- _PROVIDED TEXT_:
◆ ◆ ◆ ◆ ◆ ◆ ◆
Initialize the tokenizer from the dataset. By default, it will load the entity2id from the dataset. :param dataset: the dataset name :param **kwargs: the other arguments for initialization

Returns:

the initialized tokenizer

Return type:

(BaseTokenizer)

static mergeEncoding(encodings: List[BatchEncoding]) BatchEncoding[source]#

Merge a list of encodings into one encoding. Assumes each encoding has the same attributes other than data.

__call__(*args, **kwargs)[source]#

Main method to tokenize and prepare for the model one or several sequence(s) or one or several pair(s) of sequences.

Parameters:
  • text (str, List[str], List[List[str]], optional) – The sequence or batch of sequences to be encoded. Each sequence can be a string or a list of strings (pretokenized string). If the sequences are provided as list of strings (pretokenized), you must set is_split_into_words=True (to lift the ambiguity with a batch of sequences).

  • text_pair (str, List[str], List[List[str]], optional) – The sequence or batch of sequences to be encoded. Each sequence can be a string or a list of strings (pretokenized string). If the sequences are provided as list of strings (pretokenized), you must set is_split_into_words=True (to lift the ambiguity with a batch of sequences).

  • text_target (str, List[str], List[List[str]], optional) – The sequence or batch of sequences to be encoded as target texts. Each sequence can be a string or a list of strings (pretokenized string). If the sequences are provided as list of strings (pretokenized), you must set is_split_into_words=True (to lift the ambiguity with a batch of sequences).

  • text_pair_target (str, List[str], List[List[str]], optional) – The sequence or batch of sequences to be encoded as target texts. Each sequence can be a string or a list of strings (pretokenized string). If the sequences are provided as list of strings (pretokenized), you must set is_split_into_words=True (to lift the ambiguity with a batch of sequences).

  • add_special_tokens (bool, optional, defaults to True) – Whether or not to encode the sequences with the special tokens relative to their model.
◆ ◆ ◆ ◆ ◆ ◆ ◆
- _TASKS TO PERFORM_:
1. In the tokenizer documentation, rewrite the passage starting at "(BaseTokenizer)" and ending at "other than data.", changing "attributes" to "properties".
2. Answer these questions using the tokenizer documentation.
(a) What does the tokenizer load from the dataset by default when it is initialized?
(b) What does the merge method assume about each encoding?
(c) What is the default value of add_special_tokens?
3. Continue the tokenizer documentation from the point where it stops.
◆ ◆ ◆ ◆ ◆ ◆ ◆
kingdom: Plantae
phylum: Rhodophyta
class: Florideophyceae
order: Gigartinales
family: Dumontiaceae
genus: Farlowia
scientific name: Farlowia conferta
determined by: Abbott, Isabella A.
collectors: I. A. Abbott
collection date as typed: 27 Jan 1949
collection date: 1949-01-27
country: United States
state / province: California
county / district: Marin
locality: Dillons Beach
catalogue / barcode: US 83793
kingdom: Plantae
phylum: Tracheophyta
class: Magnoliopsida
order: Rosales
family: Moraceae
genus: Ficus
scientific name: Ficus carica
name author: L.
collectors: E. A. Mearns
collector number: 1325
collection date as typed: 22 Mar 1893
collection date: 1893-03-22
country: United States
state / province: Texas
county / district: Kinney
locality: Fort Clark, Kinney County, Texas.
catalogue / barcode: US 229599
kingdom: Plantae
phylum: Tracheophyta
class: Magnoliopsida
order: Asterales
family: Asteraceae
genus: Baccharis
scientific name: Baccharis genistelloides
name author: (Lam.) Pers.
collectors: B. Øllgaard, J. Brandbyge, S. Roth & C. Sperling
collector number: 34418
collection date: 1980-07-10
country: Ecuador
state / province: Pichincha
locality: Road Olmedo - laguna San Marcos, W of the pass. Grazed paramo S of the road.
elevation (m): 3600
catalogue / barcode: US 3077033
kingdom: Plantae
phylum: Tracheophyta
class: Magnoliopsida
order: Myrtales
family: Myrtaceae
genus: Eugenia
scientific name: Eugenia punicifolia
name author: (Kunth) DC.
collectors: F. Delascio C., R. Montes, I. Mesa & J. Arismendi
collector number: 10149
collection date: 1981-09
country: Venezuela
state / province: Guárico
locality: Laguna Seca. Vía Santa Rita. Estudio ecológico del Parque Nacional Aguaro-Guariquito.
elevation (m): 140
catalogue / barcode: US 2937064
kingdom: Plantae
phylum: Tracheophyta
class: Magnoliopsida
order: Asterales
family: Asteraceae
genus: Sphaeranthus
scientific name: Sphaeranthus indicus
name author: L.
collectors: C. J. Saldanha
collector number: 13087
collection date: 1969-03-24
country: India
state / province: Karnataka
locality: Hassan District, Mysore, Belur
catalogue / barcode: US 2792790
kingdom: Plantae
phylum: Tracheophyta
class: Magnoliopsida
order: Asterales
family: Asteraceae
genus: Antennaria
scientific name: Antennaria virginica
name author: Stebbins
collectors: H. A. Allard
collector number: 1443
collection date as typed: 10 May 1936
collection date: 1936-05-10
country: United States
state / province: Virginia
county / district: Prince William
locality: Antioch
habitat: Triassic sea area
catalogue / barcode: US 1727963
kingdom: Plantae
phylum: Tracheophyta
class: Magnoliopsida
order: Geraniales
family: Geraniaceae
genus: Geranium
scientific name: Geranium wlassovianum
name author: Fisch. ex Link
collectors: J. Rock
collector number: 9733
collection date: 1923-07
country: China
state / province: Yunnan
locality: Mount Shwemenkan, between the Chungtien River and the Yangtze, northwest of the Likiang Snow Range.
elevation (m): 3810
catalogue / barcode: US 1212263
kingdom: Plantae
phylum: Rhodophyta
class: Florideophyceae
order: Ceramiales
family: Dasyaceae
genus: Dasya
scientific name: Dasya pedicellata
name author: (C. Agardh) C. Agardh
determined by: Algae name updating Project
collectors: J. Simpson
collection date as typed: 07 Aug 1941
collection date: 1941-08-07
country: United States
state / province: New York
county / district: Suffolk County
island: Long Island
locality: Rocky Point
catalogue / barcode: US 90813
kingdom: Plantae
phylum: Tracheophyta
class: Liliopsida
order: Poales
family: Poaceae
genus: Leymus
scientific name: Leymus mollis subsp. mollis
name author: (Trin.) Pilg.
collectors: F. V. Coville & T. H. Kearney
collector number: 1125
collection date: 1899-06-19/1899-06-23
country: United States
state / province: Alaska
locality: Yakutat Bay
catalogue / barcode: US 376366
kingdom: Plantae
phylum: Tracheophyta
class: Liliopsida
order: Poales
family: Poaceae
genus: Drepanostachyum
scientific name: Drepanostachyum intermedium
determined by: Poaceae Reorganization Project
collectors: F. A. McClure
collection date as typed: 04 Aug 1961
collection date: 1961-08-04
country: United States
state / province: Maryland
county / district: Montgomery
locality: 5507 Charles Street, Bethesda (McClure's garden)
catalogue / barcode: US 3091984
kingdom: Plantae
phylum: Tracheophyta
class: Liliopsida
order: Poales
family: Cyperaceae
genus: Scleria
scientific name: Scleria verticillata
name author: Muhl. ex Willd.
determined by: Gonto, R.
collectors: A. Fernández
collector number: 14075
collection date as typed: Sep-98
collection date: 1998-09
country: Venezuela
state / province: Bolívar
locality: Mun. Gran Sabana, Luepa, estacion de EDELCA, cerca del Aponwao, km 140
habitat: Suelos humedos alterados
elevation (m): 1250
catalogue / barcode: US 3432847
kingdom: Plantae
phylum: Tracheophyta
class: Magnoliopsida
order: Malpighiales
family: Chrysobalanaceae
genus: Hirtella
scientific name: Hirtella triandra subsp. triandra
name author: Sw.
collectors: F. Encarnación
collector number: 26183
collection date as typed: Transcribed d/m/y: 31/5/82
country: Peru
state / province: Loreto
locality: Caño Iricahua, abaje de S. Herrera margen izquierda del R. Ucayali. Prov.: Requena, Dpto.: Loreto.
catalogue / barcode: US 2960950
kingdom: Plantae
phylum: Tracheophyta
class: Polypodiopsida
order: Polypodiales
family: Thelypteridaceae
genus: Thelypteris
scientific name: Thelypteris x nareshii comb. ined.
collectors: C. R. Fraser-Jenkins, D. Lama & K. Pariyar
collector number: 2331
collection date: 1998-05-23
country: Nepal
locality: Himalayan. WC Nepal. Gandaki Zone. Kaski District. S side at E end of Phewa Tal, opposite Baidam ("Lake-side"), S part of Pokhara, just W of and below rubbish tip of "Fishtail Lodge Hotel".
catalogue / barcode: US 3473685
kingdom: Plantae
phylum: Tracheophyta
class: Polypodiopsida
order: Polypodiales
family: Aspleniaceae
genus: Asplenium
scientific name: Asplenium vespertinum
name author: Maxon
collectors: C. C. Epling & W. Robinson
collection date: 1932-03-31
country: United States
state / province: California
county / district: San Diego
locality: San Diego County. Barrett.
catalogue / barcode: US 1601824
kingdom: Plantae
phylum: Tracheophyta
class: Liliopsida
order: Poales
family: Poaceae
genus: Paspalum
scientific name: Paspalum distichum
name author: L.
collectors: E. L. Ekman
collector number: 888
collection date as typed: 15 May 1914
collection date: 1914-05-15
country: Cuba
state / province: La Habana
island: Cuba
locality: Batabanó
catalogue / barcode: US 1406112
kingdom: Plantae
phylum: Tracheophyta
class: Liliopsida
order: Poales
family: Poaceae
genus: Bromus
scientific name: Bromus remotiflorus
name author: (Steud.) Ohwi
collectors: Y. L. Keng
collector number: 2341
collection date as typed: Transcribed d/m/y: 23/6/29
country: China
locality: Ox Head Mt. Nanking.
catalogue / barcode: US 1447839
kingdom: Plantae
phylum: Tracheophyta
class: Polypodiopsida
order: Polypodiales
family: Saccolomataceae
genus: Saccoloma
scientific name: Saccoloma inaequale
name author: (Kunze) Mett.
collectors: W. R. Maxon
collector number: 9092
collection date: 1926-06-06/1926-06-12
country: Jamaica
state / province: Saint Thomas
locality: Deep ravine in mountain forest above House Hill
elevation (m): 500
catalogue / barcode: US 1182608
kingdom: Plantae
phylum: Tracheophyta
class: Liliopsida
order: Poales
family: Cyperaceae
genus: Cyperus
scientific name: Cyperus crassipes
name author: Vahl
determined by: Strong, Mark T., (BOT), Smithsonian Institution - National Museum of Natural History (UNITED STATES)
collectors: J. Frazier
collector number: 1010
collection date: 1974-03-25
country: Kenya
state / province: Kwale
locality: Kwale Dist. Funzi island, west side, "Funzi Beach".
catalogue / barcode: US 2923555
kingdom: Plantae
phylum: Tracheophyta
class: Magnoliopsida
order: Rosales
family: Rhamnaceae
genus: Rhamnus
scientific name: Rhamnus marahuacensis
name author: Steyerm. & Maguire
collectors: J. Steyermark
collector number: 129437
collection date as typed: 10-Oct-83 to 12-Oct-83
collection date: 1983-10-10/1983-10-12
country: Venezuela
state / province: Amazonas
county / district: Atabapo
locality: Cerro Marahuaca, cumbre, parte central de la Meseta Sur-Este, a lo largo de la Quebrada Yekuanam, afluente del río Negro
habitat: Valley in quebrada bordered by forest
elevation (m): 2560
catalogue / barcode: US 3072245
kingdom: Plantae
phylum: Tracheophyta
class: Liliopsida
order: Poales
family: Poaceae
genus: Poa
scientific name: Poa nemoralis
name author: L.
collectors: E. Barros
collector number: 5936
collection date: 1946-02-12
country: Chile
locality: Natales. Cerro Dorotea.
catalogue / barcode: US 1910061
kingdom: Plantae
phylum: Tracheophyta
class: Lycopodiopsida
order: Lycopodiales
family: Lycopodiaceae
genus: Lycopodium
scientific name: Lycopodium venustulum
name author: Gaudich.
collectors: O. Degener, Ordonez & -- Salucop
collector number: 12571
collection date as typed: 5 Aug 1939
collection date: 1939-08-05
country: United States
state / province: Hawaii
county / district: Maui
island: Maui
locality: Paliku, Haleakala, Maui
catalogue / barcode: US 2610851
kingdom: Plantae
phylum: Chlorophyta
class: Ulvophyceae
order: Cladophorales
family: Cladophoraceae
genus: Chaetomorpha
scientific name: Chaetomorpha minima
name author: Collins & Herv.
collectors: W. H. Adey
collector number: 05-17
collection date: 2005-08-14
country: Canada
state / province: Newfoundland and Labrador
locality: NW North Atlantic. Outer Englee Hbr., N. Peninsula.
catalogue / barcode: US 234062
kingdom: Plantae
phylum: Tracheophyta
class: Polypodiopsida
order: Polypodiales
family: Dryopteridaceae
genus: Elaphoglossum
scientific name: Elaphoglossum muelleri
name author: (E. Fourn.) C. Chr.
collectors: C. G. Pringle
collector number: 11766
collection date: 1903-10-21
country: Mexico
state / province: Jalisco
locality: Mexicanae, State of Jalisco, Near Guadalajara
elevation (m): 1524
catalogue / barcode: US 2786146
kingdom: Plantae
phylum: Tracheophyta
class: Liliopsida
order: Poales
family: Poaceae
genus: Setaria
◆ ◆ ◆ ◆ ◆ ◆ ◆
- _THE ANSWERS_:
1.
(BaseTokenizer)

static mergeEncoding(encodings: List[BatchEncoding]) BatchEncoding[source]#

Merge a list of encodings into one encoding. Assumes each encoding has the same properties other than data.

2.
(a) It loads the entity2id from the dataset.
(b) It assumes each encoding has the same attributes other than data.
(c) It defaults to True.

3.
  • padding (bool, str or [~utils.PaddingStrategy], optional, defaults to False) –

    Activates and controls padding. Accepts the following values:

    • True or ‘longest’: Pad to the longest sequence in the batch (or no padding if only a single sequence if provided).

    • ’max_length’: Pad to a maximum length specified with the argument max_length or to the maximum acceptable input length for the model if that argument is not provided.

    • False or ‘do_not_pad’ (default): No padding (i.e., can output a batch with sequences of different lengths).

  • truncation (bool, str or [~tokenization_utils_base.TruncationStrategy], optional, defaults to False) –

    Activates and controls truncation. Accepts the following values:

    • True or ‘longest_first’: Truncate to a maximum length specified with the argument max_length or to the maximum acceptable input length for the model if that argument is not provided. This will truncate token by token, removing a token from the longest sequence in the pair if a pair of sequences (or a batch of pairs) is provided.

    • ’only_first’: Truncate to a maximum length specified with the argument max_length or to the maximum acceptable input length for the model if that argument is not provided. This will only truncate the first sequence of a pair if a pair of sequences (or a batch of pairs) is provided.

    • ’only_second’: Truncate to a maximum length specified with the argument max_length or to the maximum acceptable input length for the model if that argument is not provided. This will only truncate the second sequence of a pair if a pair of sequences (or a batch of pairs) is provided.

    • False or ‘do_not_truncate’ (default): No truncation (i.e., can output batch with sequence lengths greater than the model maximum admissible input size).

  • max_length (int, optional) –

    Controls the maximum length to use by one of the truncation/padding parameters.

    If left unset or set to None, this will use the predefined model maximum length if a maximum length is required by one of the truncation/padding parameters. If the model has no specific maximum input length (like XLNet) truncation/padding to a maximum length will be deactivated.

  • stride (int, optional, defaults to 0) – If set to a number along with max_length, the overflowing tokens returned when return_overflowing_tokens=True will contain some tokens from the end of the truncated sequence returned to provide some overlap between truncated and overflowing sequences. The value of this argument defines the number of overlapping tokens.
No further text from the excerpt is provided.